Ce soir-là on respirait l'amère senteur des fèves qui enivre quelques-uns jusqu'à la folie. Le moissonneur s'attardait dans les bois, au parfum des fraises déjà mûres. L'écolière s'amusait, au retour de l'école, à souffler, de ses lèvres virginales, le plantain en fleur qui semblait chevelu et poudré comme un marquis. L'écolier admirait la délicatesse architecturale des chardons; il cueillait le pissenlit hérissé, il se hasardait à sucer le suc de l'ortie, l'ortie dont il comparait la gueule blanche au rabat du prêtre. Tout était joie et fête en ce beau soir. La terre chantait son hymne à Dieu par la voix des hommes, des forêts, des moissons et des oiseaux. Il n'est pas jusqu'au champ de pommes de terre qui ne livrât au vent l'odeur plébéienne de ses vertes ramures, étoilées çà et là de ces humbles fleurs dédaignées que nulle main blanche n'a cueillies et que nulle muse n'a chantées.—Je vous salue, ô pommes de terre, vertes espérances des Spartiates futurs!

Georges, après avoir côtoyé une haie de sureaux et d'aubépines où le liseron suspendait ses clochettes blanches et roses, s'arrêta soudainement à la grille d'un parc touffu qui cachait à demi la façade Louis XVI du château de Margival, dont le parc était surnommé, on ne sait pas bien pourquoi, le Parc aux Grives, peut-être parce que la vigne grimpait sur tous les arbres et que les grives y venaient en belles compagnies au temps de la vendange.

Le château de Margival est un des plus jolis du Soissonnais; un peu moins, ce serait une simple villa, mais, un peu plus, ce serait un château princier, tant l'architecte a bien marqué le style dans cette oeuvre en pierre de la fin du XVIIIe siècle.

Dans ce château souvent abandonné, M. de Margival amenait tous les ans sa fille Valentine, qui était encore au Sacré-Coeur. Mais comme c'était déjà une vraie demoiselle, on quittait Paris avant les vacances, pour passer trois à quatre mois dans cette belle solitude.

M. de Margival s'y trouvait bien, en souvenir de sa femme qu'il avait adorée et qui était morte jeune.

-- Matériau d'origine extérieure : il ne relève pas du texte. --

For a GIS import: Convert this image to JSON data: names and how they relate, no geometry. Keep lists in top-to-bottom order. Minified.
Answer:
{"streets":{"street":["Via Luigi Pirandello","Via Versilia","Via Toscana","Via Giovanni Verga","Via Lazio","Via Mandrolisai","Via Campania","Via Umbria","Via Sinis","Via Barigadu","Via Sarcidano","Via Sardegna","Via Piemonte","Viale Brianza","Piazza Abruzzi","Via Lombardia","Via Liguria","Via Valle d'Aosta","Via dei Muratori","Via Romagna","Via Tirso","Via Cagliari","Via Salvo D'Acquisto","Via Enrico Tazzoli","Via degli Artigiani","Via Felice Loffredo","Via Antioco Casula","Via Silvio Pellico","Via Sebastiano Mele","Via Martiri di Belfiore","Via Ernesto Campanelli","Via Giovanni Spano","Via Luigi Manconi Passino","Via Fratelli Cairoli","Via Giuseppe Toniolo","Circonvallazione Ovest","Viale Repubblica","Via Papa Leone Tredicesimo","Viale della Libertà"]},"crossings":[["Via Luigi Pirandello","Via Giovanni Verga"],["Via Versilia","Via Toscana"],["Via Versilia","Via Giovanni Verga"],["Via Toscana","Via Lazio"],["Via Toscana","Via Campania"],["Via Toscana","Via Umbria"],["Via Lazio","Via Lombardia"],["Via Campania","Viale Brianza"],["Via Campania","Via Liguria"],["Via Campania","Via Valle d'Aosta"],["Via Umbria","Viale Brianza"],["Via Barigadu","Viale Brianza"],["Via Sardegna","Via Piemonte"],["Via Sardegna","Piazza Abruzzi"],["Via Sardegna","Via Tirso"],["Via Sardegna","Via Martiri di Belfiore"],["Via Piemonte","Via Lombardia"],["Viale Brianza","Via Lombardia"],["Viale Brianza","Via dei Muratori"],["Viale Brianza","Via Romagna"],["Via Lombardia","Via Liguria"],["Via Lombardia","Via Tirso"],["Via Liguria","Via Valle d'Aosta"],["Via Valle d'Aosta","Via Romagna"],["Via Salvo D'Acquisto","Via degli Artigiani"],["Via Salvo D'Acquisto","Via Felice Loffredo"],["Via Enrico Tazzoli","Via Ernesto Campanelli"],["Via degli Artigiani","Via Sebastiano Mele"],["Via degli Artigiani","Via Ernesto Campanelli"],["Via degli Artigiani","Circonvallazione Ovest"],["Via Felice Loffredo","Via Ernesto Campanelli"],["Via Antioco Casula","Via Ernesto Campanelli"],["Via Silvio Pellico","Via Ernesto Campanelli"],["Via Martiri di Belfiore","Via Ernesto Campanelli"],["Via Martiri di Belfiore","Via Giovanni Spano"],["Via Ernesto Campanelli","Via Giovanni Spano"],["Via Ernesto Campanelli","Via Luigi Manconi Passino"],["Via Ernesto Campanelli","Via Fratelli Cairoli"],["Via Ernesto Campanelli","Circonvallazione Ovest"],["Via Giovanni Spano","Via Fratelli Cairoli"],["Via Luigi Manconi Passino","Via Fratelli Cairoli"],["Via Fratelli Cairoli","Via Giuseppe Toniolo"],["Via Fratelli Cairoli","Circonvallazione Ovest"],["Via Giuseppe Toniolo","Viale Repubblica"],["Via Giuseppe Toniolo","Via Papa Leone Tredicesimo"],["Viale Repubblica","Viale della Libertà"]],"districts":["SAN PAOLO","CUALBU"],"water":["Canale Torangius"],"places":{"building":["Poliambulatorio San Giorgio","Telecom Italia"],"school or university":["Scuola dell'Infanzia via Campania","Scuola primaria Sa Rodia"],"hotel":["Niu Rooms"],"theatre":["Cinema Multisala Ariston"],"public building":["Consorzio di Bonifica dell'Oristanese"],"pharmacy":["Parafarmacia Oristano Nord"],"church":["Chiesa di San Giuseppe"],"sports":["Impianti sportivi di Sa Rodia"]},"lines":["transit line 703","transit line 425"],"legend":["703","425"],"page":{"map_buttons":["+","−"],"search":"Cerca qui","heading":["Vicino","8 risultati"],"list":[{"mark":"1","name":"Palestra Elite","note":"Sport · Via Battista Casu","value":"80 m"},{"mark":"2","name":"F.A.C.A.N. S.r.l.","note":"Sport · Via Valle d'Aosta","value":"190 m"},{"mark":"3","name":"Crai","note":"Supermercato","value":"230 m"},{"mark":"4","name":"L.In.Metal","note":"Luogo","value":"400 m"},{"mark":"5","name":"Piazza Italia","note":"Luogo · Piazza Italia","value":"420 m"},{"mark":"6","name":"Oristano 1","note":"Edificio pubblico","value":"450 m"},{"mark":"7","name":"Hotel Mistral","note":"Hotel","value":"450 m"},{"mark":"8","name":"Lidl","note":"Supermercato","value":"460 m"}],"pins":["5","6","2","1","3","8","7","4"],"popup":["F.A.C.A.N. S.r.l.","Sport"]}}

Le pays où on a été malheureux de son bonheur est toujours un pays d'élection.

Mlle de Margival ne s'y trouvait pas mal, quoiqu'elle fût peu éprise de la solitude.

Ce n'était pas la première fois que Georges du Quesnoy venait se promener aux alentours de Margival. Son père habitait à trois quarts de lieue; au petit village de Landouzy-les-Vignes, dans une simple maison de campagne, appelée par la maison bourgeoise, petite cour avec pavillons, un arpent de jardin par derrière, où l'on veut jouer au parc tout en ménageant un potager.

Il aimait le château de Margival. Quoiqu'il ne fût pas poëte comme son frère, il avait déjà un vague sentiment de l'art: aussi était-il dans l'enthousiasme devant cette façade.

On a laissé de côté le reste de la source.